The Governor General of Canada will present the 2012 Awards at a ceremony at Rideau Hall (1 Sussex Drive, Ottawa) on Wednesday, March 28 at 6 p.m. Media wishing to attend the ceremony should contact Julie Rocheleau at the Rideau Hall Press Office, 613-998-7280.

Exhibition and film screening

The National Gallery of Canada exhibition held in conjunction with these awards will run from March 30 to June 17. In addition to the exhibition, on March 21 at 7 p.m., TIFF will hold a special screening of Jan Peacock’s work as part of The Free Screen, TIFF Cinematheque’s ongoing showcase of independent and avant-garde media arts work.

Governor General’s Awards in Visual and Media Arts

The Awards, funded and administered by the Canada Council for the Arts, are in their 13th year and recognize distinguished career achievements in the visual and media arts by Canadian artists, as well as outstanding contributions through voluntarism, philanthropy, board governance, community outreach or professional activities. The Canada Council Art Bank – celebrating its 40th anniversary this year – has in its collection, many works by the 100+ artists who have won the Awards through the years, works that are available for rent or for loan.
The Saidye Bronfman Award recognizes excellence in fine crafts, and is funded from the proceeds of a $1.5 million endowment given to the Canada Council by The Samuel and Saidye Bronfman Family Foundation in 2006. The support of the Foundation to the Canadian Museum of Civilization has also helped the Museum acquire works by recipients of the Saidye Bronfman Award.

Peer committees

This year’s independent peer assessment committee for the Awards consisted of John Bentley Mays (Toronto), Dana Claxton (Vancouver), Yvon Cozic (Sainte-Anne-de-la-Rochelle, Que.), Michael Fernandes (East Dover, N.S.), Mary Scott (Calgary) and Bill Vorn (Montreal).
The peer assessment committee members for the Saidye Bronfman Award were Leslie Manning (Medicine Hat, Alta.), Marcel Marois (Québec City) and Lillian Yuen (Dartmouth, N.S.).

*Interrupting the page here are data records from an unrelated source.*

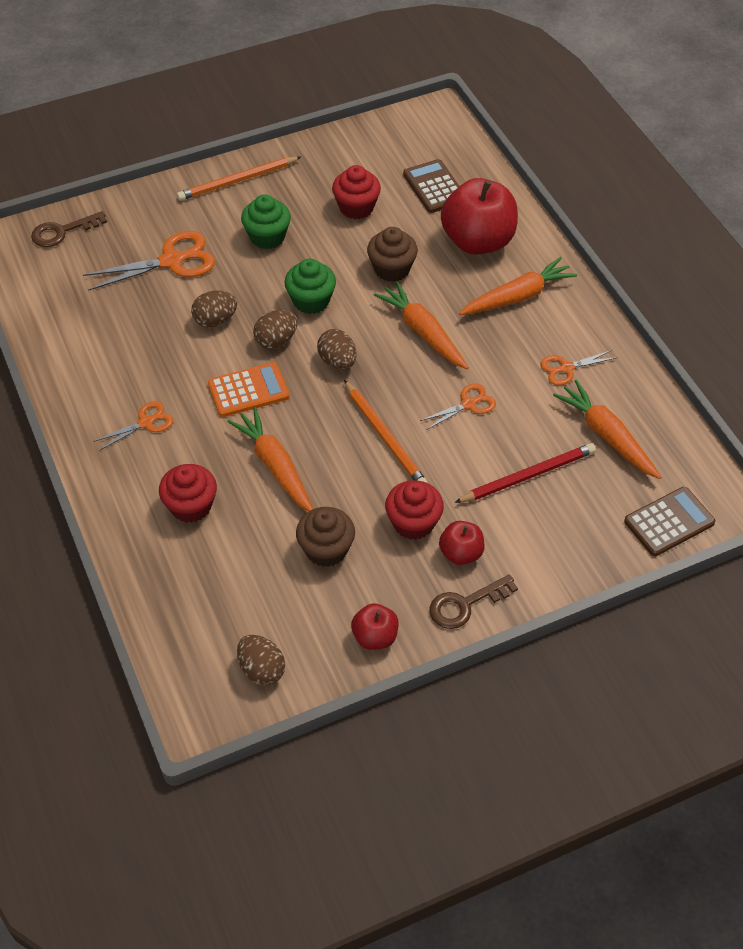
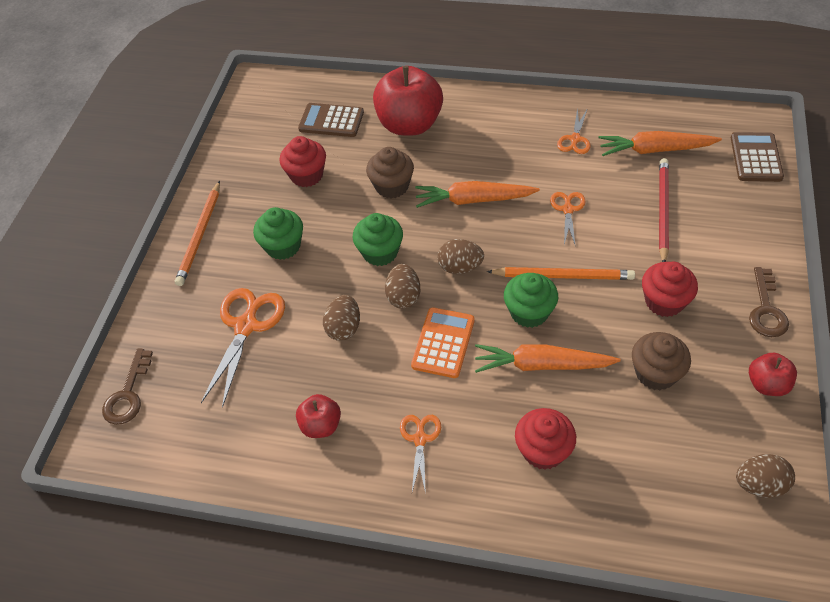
camera: 50 degrees left, 0 degrees up
red apple [439,521,485,565] -> red apple moved to [296,394,341,438]
orange carrot [459,257,577,315] -> none
none -> green cupcake [504,273,558,328]

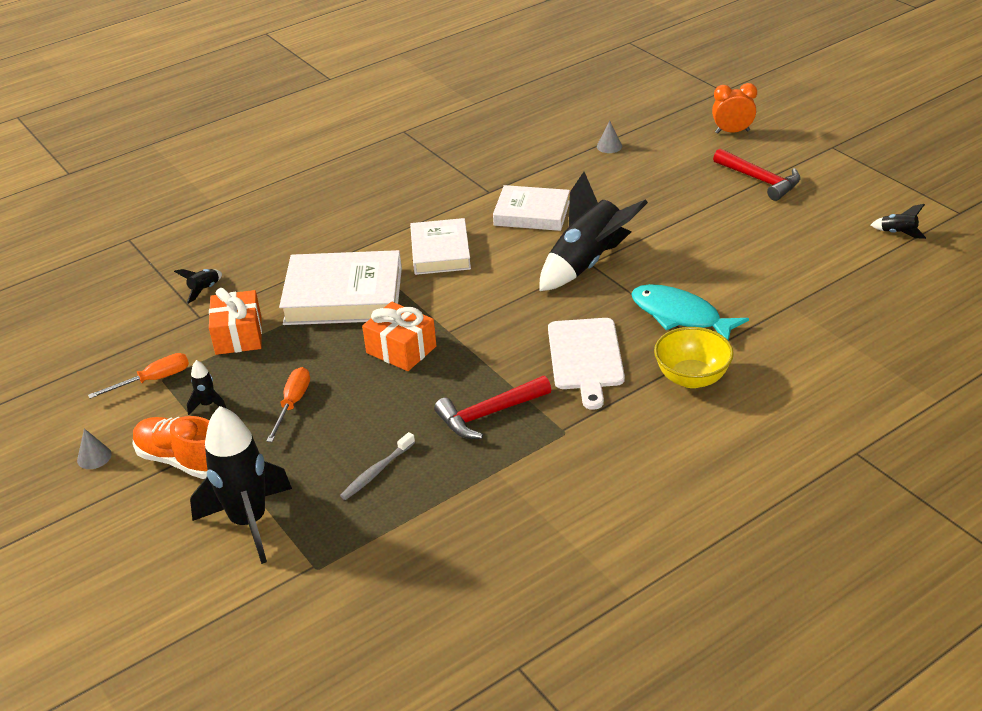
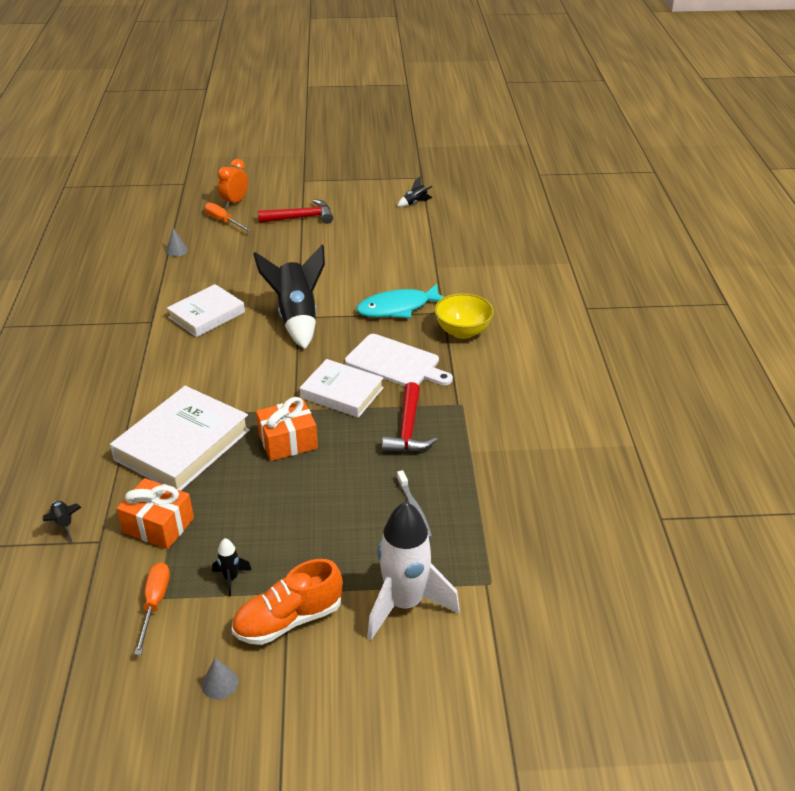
camera: 60 degrees left, 0 degrees up
black rocket [190,406,292,564] -> white rocket [367,502,460,640]
orange screwdriver [266,367,310,442] -> orange screwdriver moved to [204,202,251,232]
white book [410,218,471,275] -> white book moved to [300,359,384,418]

Canada Council for the Arts

The role of the Canada Council for the Arts is to foster and promote the study and enjoyment of, and the production of works in, the arts. To fulfill this mandate, the Council offers a broad range of grants and services to professional Canadian artists and arts organizations in music, dance, integrated arts, media arts, theatre, visual arts, and writing and publishing. It also promotes public awareness of the arts through its communications, research and arts promotion activities.